If I had to bet, I believe this is a key component across many fields:
Sexual orgasmic pleasure.
Holding anger at others.
Ability to access jhana states in meditation.
etc.
Whatever experience we cannot consciously experience gets repressed, diffused, or managed somehow. As Shinzen says, meditation is all about having a complete experience. A lot of trauma work, meditation challenges, and so on is around fully experiencing what we could not hold before and how to more fully live now. We could also say being mindful, conscious, aware, present.
Children don’t have the neurology or skills yet to process traumatic experiences which leads to all kinds of consequences.
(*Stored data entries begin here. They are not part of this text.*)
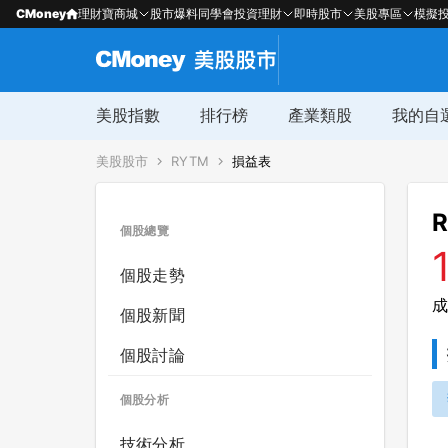
CMoney
理財寶商城
股市爆料同學會
投資理財
即時股市
美股專區
模擬
美股指數
排行榜
產業類股
我的自
美股股市
RYTM
損益表
R
個股總覽
個股走勢
成
個股新聞
個股討論
個股分析
技術分析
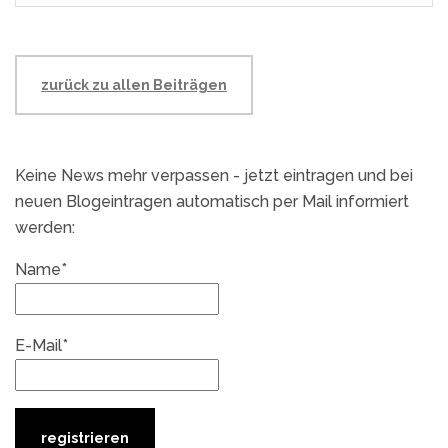
zurück zu allen Beiträgen
Keine News mehr verpassen - jetzt eintragen und bei
neuen Blogeintragen automatisch per Mail informiert
werden:
Name*
E-Mail*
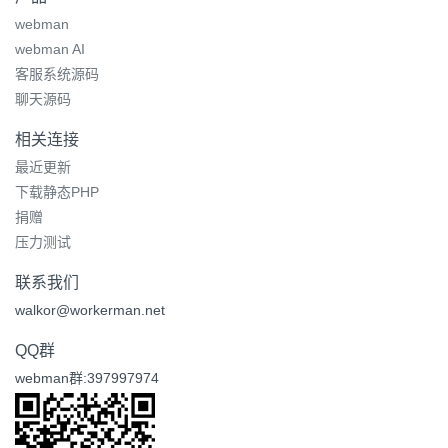
webman
webman AI
客服系统源码
聊天源码
相关连接
最近更新
下载静态PHP
捐赠
压力测试
联系我们
walkor@workerman.net
QQ群
webman群:397997974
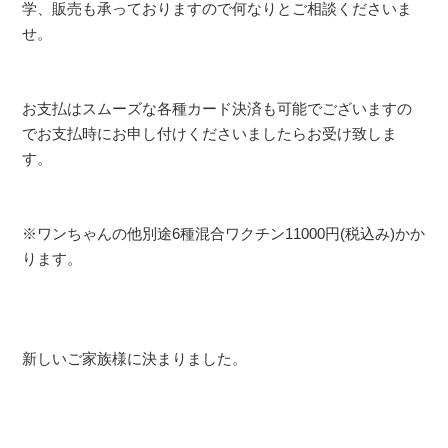
学、販売も承っておりますので何なりとご相談くださいま
せ。
お支払はスムーズな各種カード決済も可能でございますの
でお支払時にお申し付けくださいましたらお受け致しま
す。
※ワンちゃんの他別途6種混合ワクチン11000円(税込み)かか
ります。
新しいご家族様に決まりました。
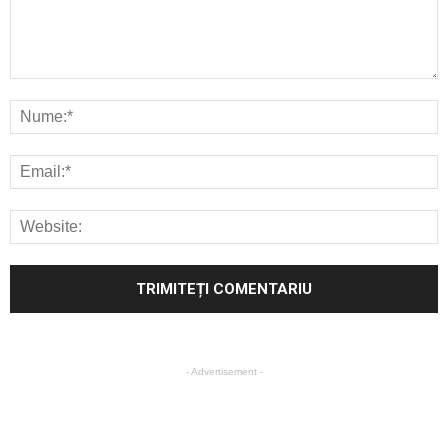
- Advertisement -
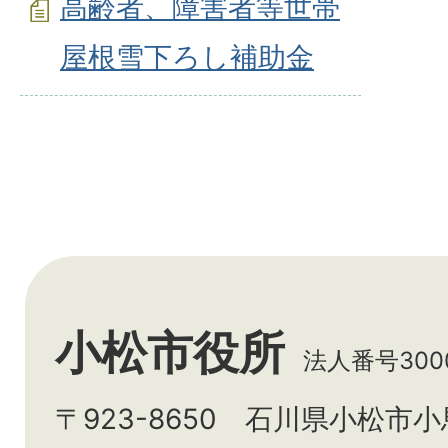
高齢者、障害者等世帯
屋根雪下ろし補助金
小松市役所
法人番号3000
〒923-8650 石川県小松市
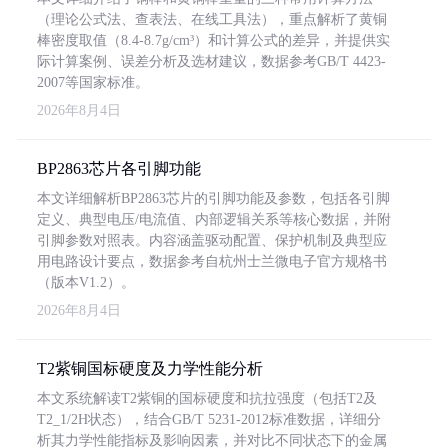
（理论公式法、查表法、在线工具法），重点解析了黄铜
棒密度取值（8.4-8.7g/cm³）和计算公式的差异，并提供实
际计算案例、误差分析及选材建议，数据参考GB/T 4423-
2007等国家标准。
2026年8月4日
BP2863芯片各引脚功能
本文详细解析BP2863芯片的引脚功能及参数，包括各引脚
定义、典型电压/电流值、内部逻辑关系等核心数据，并附
引脚参数对照表。内容涵盖驱动配置、保护机制及典型应
用电路设计要点，数据参考自杭州士兰微电子官方规格书
（版本V1.2）。
2026年8月4日
T2紫铜国标硬度及力学性能分析
本文系统解读T2紫铜的国标硬度和抗拉强度（包括T2及
T2_1/2H状态），结合GB/T 5231-2012标准数据，详细分
析其力学性能指标及影响因素，并对比不同状态下的金属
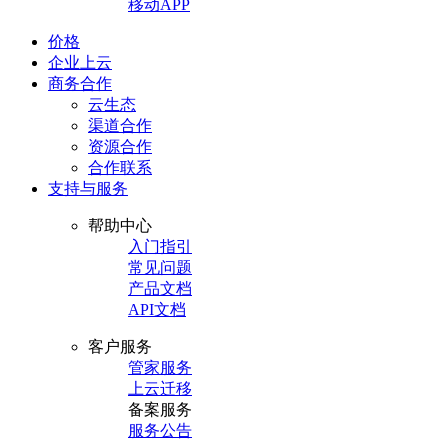
移动APP
价格
企业上云
商务合作
云生态
渠道合作
资源合作
合作联系
支持与服务
帮助中心
入门指引
常见问题
产品文档
API文档
客户服务
管家服务
上云迁移
备案服务
服务公告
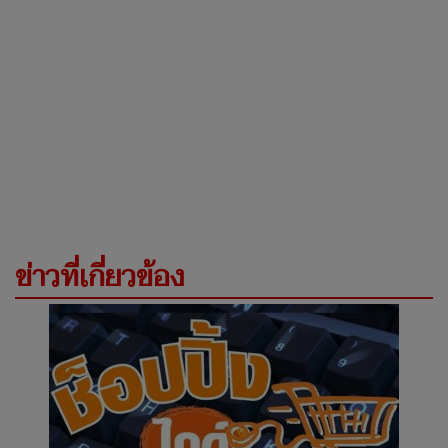
ข่าวที่เกี่ยวข้อง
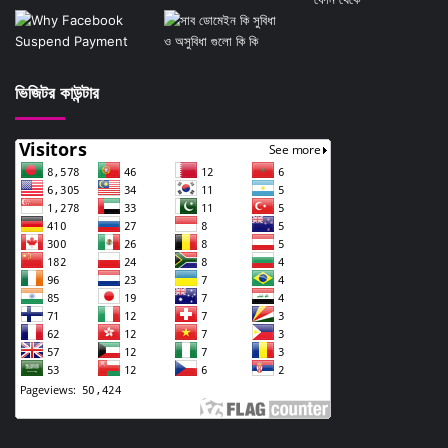
ভিজিটর কাউন্টার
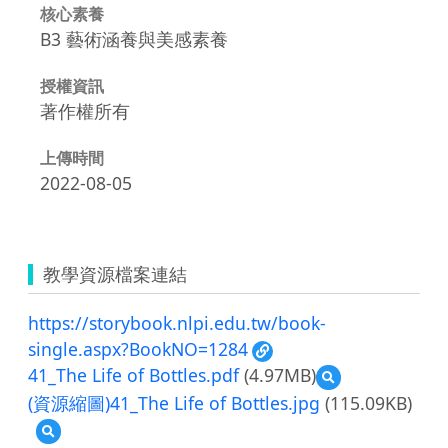
核心素養
B3 藝術涵養與美感素養
授權資訊
著作權所有
上傳時間
2022-08-05
教學資源檔案連結
https://storybook.nlpi.edu.tw/book-
single.aspx?BookNO=1284
41_The Life of Bottles.pdf
(4.97MB)
預
覽
(資源縮圖)41_The Life of Bottles.jpg
(115.09KB)
41_The
預
Life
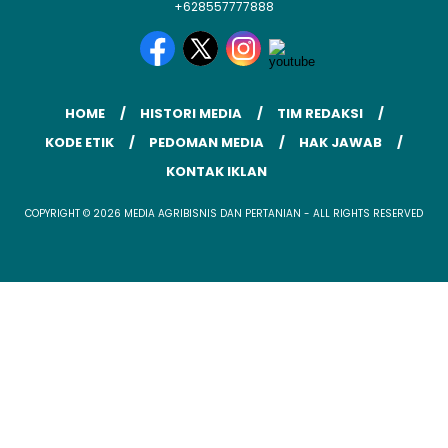
+628557777888
HOME
HISTORI MEDIA
TIM REDAKSI
KODE ETIK
PEDOMAN MEDIA
HAK JAWAB
KONTAK IKLAN
COPYRIGHT © 2026 MEDIA AGRIBISNIS DAN PERTANIAN - ALL RIGHTS RESERVED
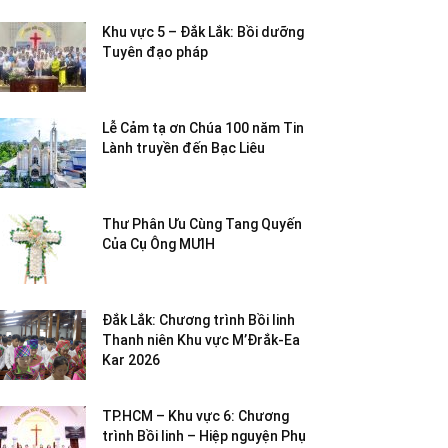
Khu vực 5 – Đắk Lắk: Bồi dưỡng
Tuyên đạo pháp
Lễ Cảm tạ ơn Chúa 100 năm Tin
Lành truyền đến Bạc Liêu
Thư Phân Ưu Cùng Tang Quyến
Của Cụ Ông MƯIH
Đắk Lắk: Chương trình Bồi linh
Thanh niên Khu vực M’Đrắk-Ea
Kar 2026
TP.HCM – Khu vực 6: Chương
trình Bồi linh – Hiệp nguyện Phụ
For example, my parents fighting was so intense for my child mind and also didn’t have resources or people to process with afterwards that as an adult, I’ve become a peace keeper. So much of my habits and perception and behavior is around dissipating, avoiding, de-escalating conflict. This has benefits and also obvious downsides.
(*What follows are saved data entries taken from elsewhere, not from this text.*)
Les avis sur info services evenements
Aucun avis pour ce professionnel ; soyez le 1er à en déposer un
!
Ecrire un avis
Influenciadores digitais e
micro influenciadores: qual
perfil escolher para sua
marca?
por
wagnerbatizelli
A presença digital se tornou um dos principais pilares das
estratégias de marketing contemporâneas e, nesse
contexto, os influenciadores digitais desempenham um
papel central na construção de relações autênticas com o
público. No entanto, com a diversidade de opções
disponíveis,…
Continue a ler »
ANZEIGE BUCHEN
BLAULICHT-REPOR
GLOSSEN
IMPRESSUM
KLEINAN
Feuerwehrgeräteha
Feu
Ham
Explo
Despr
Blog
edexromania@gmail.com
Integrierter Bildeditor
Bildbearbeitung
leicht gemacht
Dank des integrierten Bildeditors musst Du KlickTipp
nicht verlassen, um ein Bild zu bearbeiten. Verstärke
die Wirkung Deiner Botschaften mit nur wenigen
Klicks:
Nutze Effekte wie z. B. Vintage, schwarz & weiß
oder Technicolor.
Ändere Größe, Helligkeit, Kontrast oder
Recently, I was doing a session with a friend. And I have this static image of my parents fighting. It’s behind a glass screen. I try to enter the scene. To make it live. To make it 3D and with color. I haven’t fully processed these experiences.
I do a side move. What is it about anger and fighting that’s so overwhelming? And it’s not really anger. It’s really about disagreeing with anyone on something that feels fraught or potentially a deep values or perception difference. I’m scared of being abandoned? Of the other person leaving me because we disagree on such a fundamental axiom?
But as I peer even deeper. Something bubbles up that really I’m scared of feeling disappointed. I’m scared the other person won’t see me, won’t feel me, won’t understand me and then will leave. Losing a person is terrible. But what I really don’t want to feel is the disappointment of losing faith in someone. In a relationship.
And I think back to my family and see that disagreements lead to fights which lead to unresolved scars. If there was no way to fight and heal then the best thing is to nip the root. The root of disagreeing in the first place.
Of course, disagreement is a fact of life. Relationships have to learn how to fight well. And perhaps most importantly, to not be able to share disagreements means not being fully in.
Paradoxically, the more willing and able to feel disappointment, the more deeper a relationship can be then.